◆ **Your assignment**: If the records below hold pictures, omit them, and print exactly the lines from the first line through the line containing "[00:00.000]", inclusive.

********************

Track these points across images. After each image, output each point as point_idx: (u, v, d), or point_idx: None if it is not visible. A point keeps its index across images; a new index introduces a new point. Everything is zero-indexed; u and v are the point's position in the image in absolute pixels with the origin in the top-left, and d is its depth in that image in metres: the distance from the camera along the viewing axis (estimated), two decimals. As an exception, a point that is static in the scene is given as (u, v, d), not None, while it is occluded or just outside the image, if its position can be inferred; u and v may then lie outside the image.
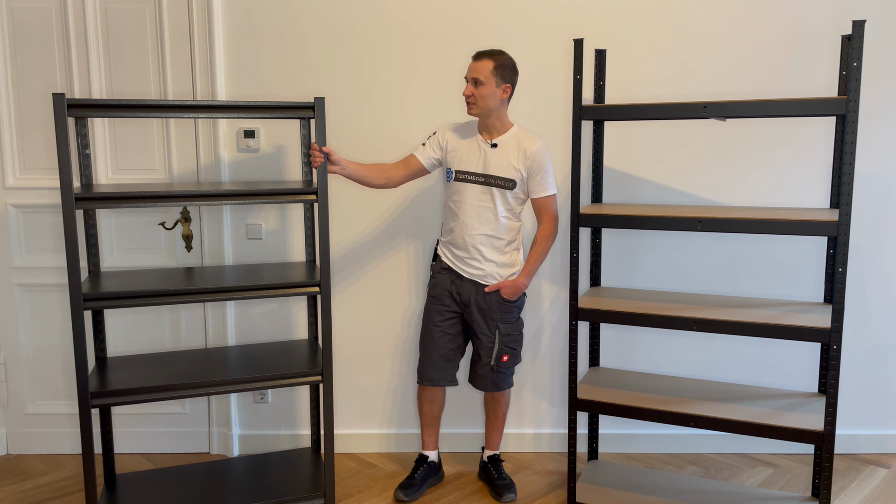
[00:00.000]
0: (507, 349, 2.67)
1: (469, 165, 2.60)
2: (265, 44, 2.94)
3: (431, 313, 2.73)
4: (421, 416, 2.87)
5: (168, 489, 2.62)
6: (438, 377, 2.73)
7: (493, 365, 2.67)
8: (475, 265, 2.64)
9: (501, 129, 2.60)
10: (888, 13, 2.85)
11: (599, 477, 2.77)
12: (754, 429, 2.33)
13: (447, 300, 2.69)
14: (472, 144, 2.62)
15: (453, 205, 2.65)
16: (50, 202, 2.99)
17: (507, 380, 2.74)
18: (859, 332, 3.05)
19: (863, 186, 2.94)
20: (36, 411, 3.13)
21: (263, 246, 3.04)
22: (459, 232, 2.63)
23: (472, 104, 2.54)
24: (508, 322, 2.67)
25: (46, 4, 2.89)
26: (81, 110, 2.27)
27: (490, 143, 2.59)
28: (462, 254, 2.65)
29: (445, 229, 2.72)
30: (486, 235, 2.61)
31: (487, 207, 2.59)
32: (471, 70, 2.53)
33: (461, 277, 2.67)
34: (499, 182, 2.57)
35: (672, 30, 2.90)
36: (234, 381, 2.45)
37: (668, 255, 3.03)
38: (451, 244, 2.68)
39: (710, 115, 2.31)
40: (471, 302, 2.66)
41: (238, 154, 2.99)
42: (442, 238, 2.75)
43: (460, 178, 2.62)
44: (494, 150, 2.58)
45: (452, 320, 2.71)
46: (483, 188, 2.59)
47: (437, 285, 2.71)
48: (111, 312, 3.02)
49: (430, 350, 2.73)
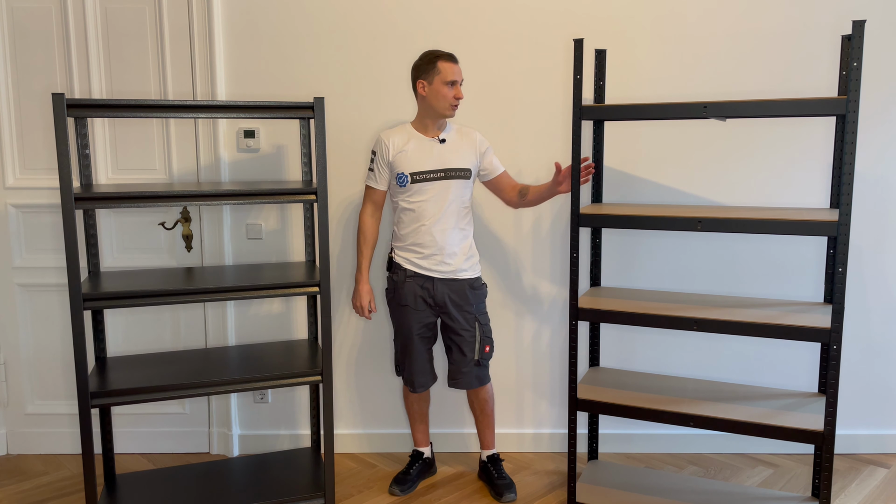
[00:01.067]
0: (487, 339, 2.72)
1: (425, 164, 2.62)
2: (265, 44, 2.94)
3: (408, 321, 2.69)
4: (411, 414, 2.89)
5: (168, 489, 2.62)
6: (427, 381, 2.79)
7: (479, 358, 2.70)
8: (447, 261, 2.64)
9: (442, 125, 2.68)
10: (888, 13, 2.85)
11: (599, 477, 2.77)
12: (754, 429, 2.33)
13: (422, 306, 2.68)
14: (420, 144, 2.63)
15: (413, 206, 2.62)
16: (50, 202, 2.99)
17: (487, 373, 2.77)
18: (859, 332, 3.05)
19: (863, 186, 2.94)
20: (36, 411, 3.13)
21: (263, 246, 3.04)
22: (426, 230, 2.62)
23: (456, 107, 2.62)
24: (483, 312, 2.73)
25: (46, 4, 2.89)
26: (81, 110, 2.27)
27: (438, 139, 2.64)
28: (431, 252, 2.63)
29: (402, 234, 2.67)
30: (455, 228, 2.64)
31: (450, 200, 2.63)
32: (458, 73, 2.60)
33: (431, 279, 2.66)
34: (458, 174, 2.63)
35: (672, 29, 2.90)
36: (234, 381, 2.45)
37: (668, 255, 3.03)
38: (416, 246, 2.64)
39: (710, 115, 2.31)
40: (446, 302, 2.66)
41: (238, 154, 2.99)
42: (399, 244, 2.70)
43: (418, 179, 2.61)
44: (445, 145, 2.65)
45: (429, 324, 2.72)
46: (444, 183, 2.62)
47: (407, 293, 2.67)
48: (111, 312, 3.02)
49: (415, 358, 2.73)
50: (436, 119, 2.64)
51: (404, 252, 2.68)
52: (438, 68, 2.56)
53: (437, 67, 2.56)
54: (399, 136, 2.65)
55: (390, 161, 2.63)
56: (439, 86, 2.56)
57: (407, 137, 2.65)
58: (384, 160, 2.64)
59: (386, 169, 2.65)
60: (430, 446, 2.96)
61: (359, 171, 3.00)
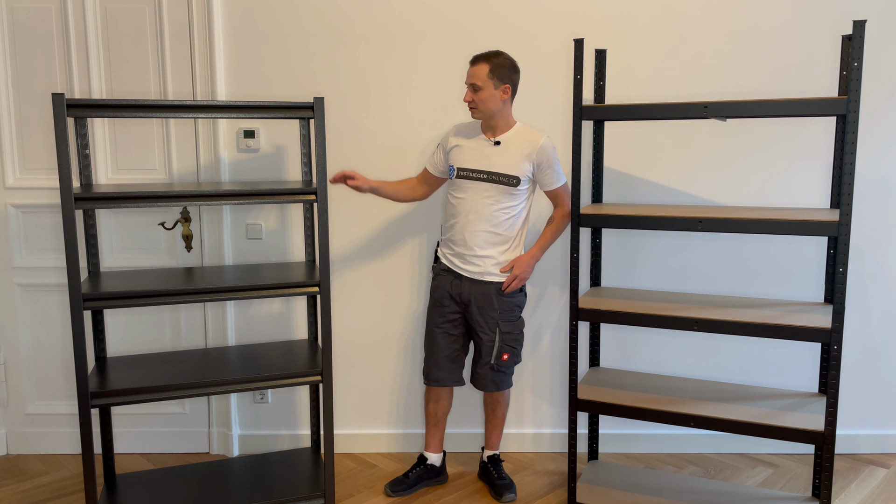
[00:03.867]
0: (508, 348, 2.67)
1: (471, 163, 2.62)
2: (265, 44, 2.94)
3: (433, 315, 2.74)
4: (426, 415, 2.88)
5: (168, 489, 2.62)
6: (444, 377, 2.75)
7: (494, 364, 2.67)
8: (474, 262, 2.64)
9: (505, 127, 2.62)
10: (888, 13, 2.85)
11: (599, 477, 2.77)
12: (755, 429, 2.33)
13: (447, 301, 2.70)
14: (476, 143, 2.64)
15: (454, 201, 2.67)
16: (50, 202, 2.99)
17: (506, 380, 2.74)
18: (860, 332, 3.04)
19: (863, 186, 2.94)
20: (36, 411, 3.13)
21: (263, 246, 3.04)
22: (459, 228, 2.64)
23: (474, 108, 2.58)
24: (509, 320, 2.67)
25: (46, 4, 2.89)
26: (81, 110, 2.27)
27: (493, 140, 2.61)
28: (461, 250, 2.66)
29: (445, 227, 2.73)
30: (486, 232, 2.62)
31: (488, 204, 2.60)
32: (468, 76, 2.57)
33: (460, 277, 2.67)
34: (502, 179, 2.58)
35: (672, 29, 2.90)
36: (234, 381, 2.45)
37: (668, 255, 3.03)
38: (451, 241, 2.69)
39: (710, 115, 2.31)
40: (471, 301, 2.66)
41: (238, 154, 2.99)
42: (441, 237, 2.77)
43: (462, 175, 2.63)
44: (497, 148, 2.60)
45: (454, 321, 2.71)
46: (485, 185, 2.60)
47: (438, 287, 2.73)
48: (111, 312, 3.02)
49: (434, 351, 2.74)
50: (489, 121, 2.62)
51: (443, 246, 2.74)
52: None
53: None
54: (464, 130, 2.70)
55: (447, 151, 2.70)
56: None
57: (468, 133, 2.68)
58: (443, 147, 2.72)
59: (442, 155, 2.72)
60: (443, 455, 2.92)
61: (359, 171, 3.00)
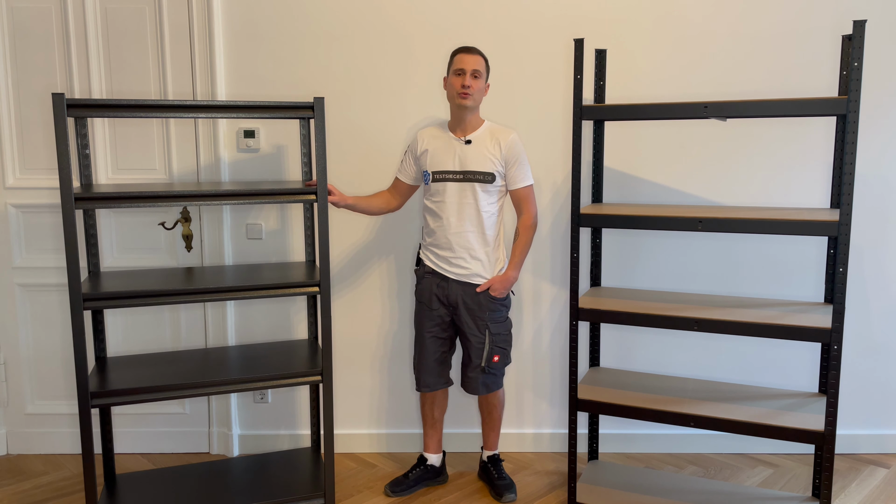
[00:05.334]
0: (498, 349, 2.67)
1: (445, 165, 2.61)
2: (265, 44, 2.94)
3: (422, 319, 2.72)
4: (422, 417, 2.88)
5: (168, 489, 2.62)
6: (434, 381, 2.75)
7: (485, 366, 2.66)
8: (461, 265, 2.63)
9: (475, 125, 2.63)
10: (888, 13, 2.85)
11: (599, 477, 2.77)
12: (754, 429, 2.33)
13: (435, 304, 2.68)
14: (446, 144, 2.63)
15: (434, 206, 2.65)
16: (50, 202, 2.99)
17: (497, 381, 2.73)
18: (860, 332, 3.04)
19: (863, 186, 2.94)
20: (36, 411, 3.13)
21: (263, 246, 3.04)
22: (442, 232, 2.63)
23: (469, 96, 2.55)
24: (497, 321, 2.66)
25: (46, 4, 2.89)
26: (81, 110, 2.26)
27: (464, 139, 2.61)
28: (447, 254, 2.64)
29: (426, 231, 2.71)
30: (471, 233, 2.61)
31: (469, 204, 2.60)
32: (469, 62, 2.55)
33: (447, 279, 2.66)
34: (478, 177, 2.58)
35: (672, 29, 2.90)
36: (234, 381, 2.45)
37: (668, 255, 3.03)
38: (434, 246, 2.67)
39: (710, 115, 2.31)
40: (458, 303, 2.65)
41: (238, 154, 2.99)
42: (423, 241, 2.75)
43: (438, 179, 2.62)
44: (469, 147, 2.60)
45: (442, 324, 2.71)
46: (462, 185, 2.59)
47: (424, 290, 2.71)
48: (111, 312, 3.02)
49: (424, 356, 2.73)
50: (458, 114, 2.61)
51: (426, 249, 2.72)
52: (453, 60, 2.59)
53: (453, 59, 2.59)
54: (431, 134, 2.68)
55: (417, 157, 2.68)
56: (451, 76, 2.58)
57: (436, 136, 2.66)
58: (412, 154, 2.70)
59: (412, 163, 2.70)
60: (443, 455, 2.92)
61: (359, 171, 3.00)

********************

◆ **Finished task**:
Track these points across images. After each image, output each point as point_idx: (u, v, d), or point_idx: None if it is not visible. A point keeps its index across images; a new index introduces a new point. Everything is zero-indexed; u and v are the point's position in the image in absolute pixels with the origin in the top-left, and d is its depth in that image in metres: the distance from the camera along the viewing axis (estimated), two decimals. As an exception, a point that is static in the scene is given as (u, v, d), not None, while it is occluded or just outside the image, if its position can be inferred; u and v may then lie outside the image.
[00:00.000]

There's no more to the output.